Text:
╭──
Hello everyone,
I am trying to write some code that, given an array V containing N d-dimensional vectors and another d-dimensional vector (say x), determines the dot product between the vectors in V and x. The array V is arranged so that V[0] through V[d - 1] store the components of the first vector. I have implemented this by launching N thread blocks, as N is typically small in my target application, reaching 10000 at most. I may reconsider this design later, but at this moment, I am interested in coming up with a functional code.
However, I have come across a problem, and I believe that it may be because the different thread blocks are trying to access the same data, the vector x. My first attempt was this (very simple) code:
__global__ void dotp(float *res, const float *V, const float *x, uint d) {
uint i = blockIdx.x;
float r = 0.f;
const float *v = &V[i * d];
for (uint j = 0; j < d; ++j)
r += v[j] * x[j];
res[i] = r;
}
but it did not work (the results reported are incorrect). I have then tried to modify the kernel available in the SDK:
#define ACCUM_N 1024
__global__ void dotpSDK(float *res, const float *V, const float *x, uint N, uint d) {
/* Accumulators cache */
__shared__ float accumResult[ACCUM_N];
for(uint vec = blockIdx.x; vec < N; vec += gridDim.x){
uint vectorBase = __mul24(d, vec);
for (uint iAccum = threadIdx.x; iAccum < ACCUM_N; iAccum += blockDim.x){
float sum = 0;
for (uint pos = iAccum; pos < d; pos += ACCUM_N)
sum += V[vectorBase + pos] * x[pos];
accumResult[iAccum] = sum;
}
for (uint stride = ACCUM_N / 2; stride > 0; stride >>= 1){
__syncthreads();
for (uint iAccum = threadIdx.x; iAccum < stride; iAccum += blockDim.x)
accumResult[iAccum] += accumResult[stride + iAccum];
}
if (threadIdx.x == 0) res[vec] = accumResult[0];
}
}
where the following lines have been changed (a simple change of variables which should not affect the overall results):
for (uint pos = iAccum; pos < d; pos += ACCUM_N)
sum += V[vectorBase + pos] * x[pos];
which also did not work. Is the fact that I am allowing multiple thread blocks to access the same (read-only) data what is preventing the code from working??? After reading the programming guide, I was expecting only a performance penalty due to bank conflicts…
BTW, the entire source code can be found at Dotp.
Edit: the first function has been corrected
╰──
In the CUDA forum post, list every parameter of the dotpSDK kernel, along with its type.

Entries provided:
╭──
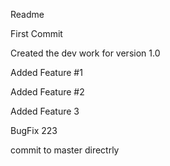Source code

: Readme

First Commit

Created the dev work for version 1.0

Added Feature #1

Added Feature #2

Added Feature 3

BugFix 223

commit to master directrly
╰──
Solution to the exercise:
- float *res
- const float *V
- const float *x
- uint N
- uint d